В просторном кабинете, откинувшись в глубоком кресле, с блаженной улыбкой на губах сидел мужчина лет сорока. Если его и можно было сравнить с ильфовским Безенчуком, то лишь в качестве полного его антипода. Тот был неудачник и пропойца, а этот весь светился изнутри от мысли, что дела его идут великолепно. И совсем не важно, что успех этот щедро смазан кровью. Белая водолазка, на спинке стула спортивная куртка жизнеутверждающего апельсинового цвета. И кабинет в светлых тонах… В черный цвет была окрашена только душа.
Степан вспомнил, где видел этого хлыща. Это вместе с ним Анжела Скоробогатова шла от могилы Олега Самогорова. Это было уже после того, как он обнаружил «Ямаху» во дворе ее дома. Выходит, что Анжела уже вовсю крутила роман с Колпаковым.
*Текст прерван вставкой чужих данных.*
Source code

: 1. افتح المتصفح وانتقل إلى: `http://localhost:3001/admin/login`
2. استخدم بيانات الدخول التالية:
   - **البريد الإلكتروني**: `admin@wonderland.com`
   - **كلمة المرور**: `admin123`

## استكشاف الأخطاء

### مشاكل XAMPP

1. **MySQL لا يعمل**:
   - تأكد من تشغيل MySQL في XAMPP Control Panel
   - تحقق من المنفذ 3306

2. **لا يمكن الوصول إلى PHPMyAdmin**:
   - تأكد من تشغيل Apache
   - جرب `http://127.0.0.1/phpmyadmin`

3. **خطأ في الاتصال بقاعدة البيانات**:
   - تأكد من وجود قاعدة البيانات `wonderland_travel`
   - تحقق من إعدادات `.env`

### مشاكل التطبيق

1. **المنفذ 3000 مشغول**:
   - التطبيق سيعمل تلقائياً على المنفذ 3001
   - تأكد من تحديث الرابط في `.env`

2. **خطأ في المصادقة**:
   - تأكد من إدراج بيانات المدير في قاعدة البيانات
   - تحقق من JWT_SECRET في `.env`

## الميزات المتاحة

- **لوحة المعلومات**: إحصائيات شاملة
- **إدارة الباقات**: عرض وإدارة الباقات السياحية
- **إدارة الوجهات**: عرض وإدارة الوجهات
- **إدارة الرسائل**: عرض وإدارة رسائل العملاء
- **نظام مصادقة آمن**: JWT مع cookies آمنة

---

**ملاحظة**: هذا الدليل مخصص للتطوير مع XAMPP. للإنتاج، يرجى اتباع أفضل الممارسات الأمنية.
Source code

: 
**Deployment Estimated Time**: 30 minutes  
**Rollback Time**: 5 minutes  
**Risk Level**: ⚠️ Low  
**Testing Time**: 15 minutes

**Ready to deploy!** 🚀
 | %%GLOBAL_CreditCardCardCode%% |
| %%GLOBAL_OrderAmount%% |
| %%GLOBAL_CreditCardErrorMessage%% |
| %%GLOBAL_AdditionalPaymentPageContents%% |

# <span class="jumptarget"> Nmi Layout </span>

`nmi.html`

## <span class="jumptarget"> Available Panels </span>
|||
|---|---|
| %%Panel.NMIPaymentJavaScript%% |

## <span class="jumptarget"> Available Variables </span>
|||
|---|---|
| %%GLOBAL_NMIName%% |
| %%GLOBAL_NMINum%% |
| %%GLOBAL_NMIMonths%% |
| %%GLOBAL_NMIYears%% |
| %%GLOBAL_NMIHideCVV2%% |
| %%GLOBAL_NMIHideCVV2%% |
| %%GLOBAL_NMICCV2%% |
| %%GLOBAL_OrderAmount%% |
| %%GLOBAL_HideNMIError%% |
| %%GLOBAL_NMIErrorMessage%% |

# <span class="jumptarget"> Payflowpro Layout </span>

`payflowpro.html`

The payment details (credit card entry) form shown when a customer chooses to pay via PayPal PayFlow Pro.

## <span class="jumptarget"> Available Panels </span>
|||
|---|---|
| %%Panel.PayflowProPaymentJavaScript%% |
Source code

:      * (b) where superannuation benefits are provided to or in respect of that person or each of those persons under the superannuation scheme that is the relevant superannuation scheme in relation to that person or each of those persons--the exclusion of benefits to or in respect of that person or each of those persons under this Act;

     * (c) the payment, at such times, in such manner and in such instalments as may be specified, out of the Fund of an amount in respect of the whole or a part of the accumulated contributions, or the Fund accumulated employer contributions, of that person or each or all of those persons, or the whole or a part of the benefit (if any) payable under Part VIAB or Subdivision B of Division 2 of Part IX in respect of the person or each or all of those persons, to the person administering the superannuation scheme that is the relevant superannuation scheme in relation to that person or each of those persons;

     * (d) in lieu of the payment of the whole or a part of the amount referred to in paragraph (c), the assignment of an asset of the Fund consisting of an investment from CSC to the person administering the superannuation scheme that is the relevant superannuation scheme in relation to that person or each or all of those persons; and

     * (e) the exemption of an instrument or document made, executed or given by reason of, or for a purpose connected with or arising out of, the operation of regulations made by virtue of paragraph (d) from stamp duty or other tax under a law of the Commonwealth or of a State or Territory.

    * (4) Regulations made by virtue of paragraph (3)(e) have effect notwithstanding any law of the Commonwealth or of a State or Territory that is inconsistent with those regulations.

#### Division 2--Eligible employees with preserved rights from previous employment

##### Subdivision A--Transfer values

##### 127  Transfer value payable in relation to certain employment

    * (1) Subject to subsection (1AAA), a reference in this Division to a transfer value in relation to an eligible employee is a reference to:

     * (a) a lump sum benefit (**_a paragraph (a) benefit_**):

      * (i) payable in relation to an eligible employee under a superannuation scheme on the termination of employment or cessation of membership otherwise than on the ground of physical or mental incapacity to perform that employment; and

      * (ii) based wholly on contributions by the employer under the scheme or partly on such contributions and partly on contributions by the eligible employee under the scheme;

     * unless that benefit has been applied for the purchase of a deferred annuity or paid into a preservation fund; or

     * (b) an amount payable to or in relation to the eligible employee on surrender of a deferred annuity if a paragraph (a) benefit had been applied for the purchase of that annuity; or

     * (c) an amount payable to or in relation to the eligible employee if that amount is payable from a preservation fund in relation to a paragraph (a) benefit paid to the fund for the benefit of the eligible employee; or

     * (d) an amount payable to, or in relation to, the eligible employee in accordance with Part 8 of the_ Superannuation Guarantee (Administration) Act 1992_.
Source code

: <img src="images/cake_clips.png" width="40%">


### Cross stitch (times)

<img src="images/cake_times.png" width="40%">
А как она тогда, на кладбище, убедительно разыгрывала невинную овцу… Похоже, в ней умерла великая актриса…
– Ну вот, а ты, Михаил Олегович, спрятаться от меня хотел! – весело улыбнулся Степан.
Он развел руки так, словно собирался заключить гробовщика в дружеские объятия.
– Я?! Спрятаться?! – вскочив со своего места, недоуменно вскричал Колпаков.
– А помнишь, я к Анжеле твоей заезжал, ты на втором этаже был, дверь за ручку держал… А чего ты боялся, Миша? Я что, кусаюсь?
– Вы, извините, кто такой?
– А вот тупить не надо! – Комов подошел к похоронщику, взял его за плечи и вернул в кресло. – Посиди немного на дорожку… Как там в песне, дорога дальняя, казенный дом…
– Ничего не понимаю!
– Плохо, когда в технике не понимаешь, – усмехнулся Степан. – Обжечься можно.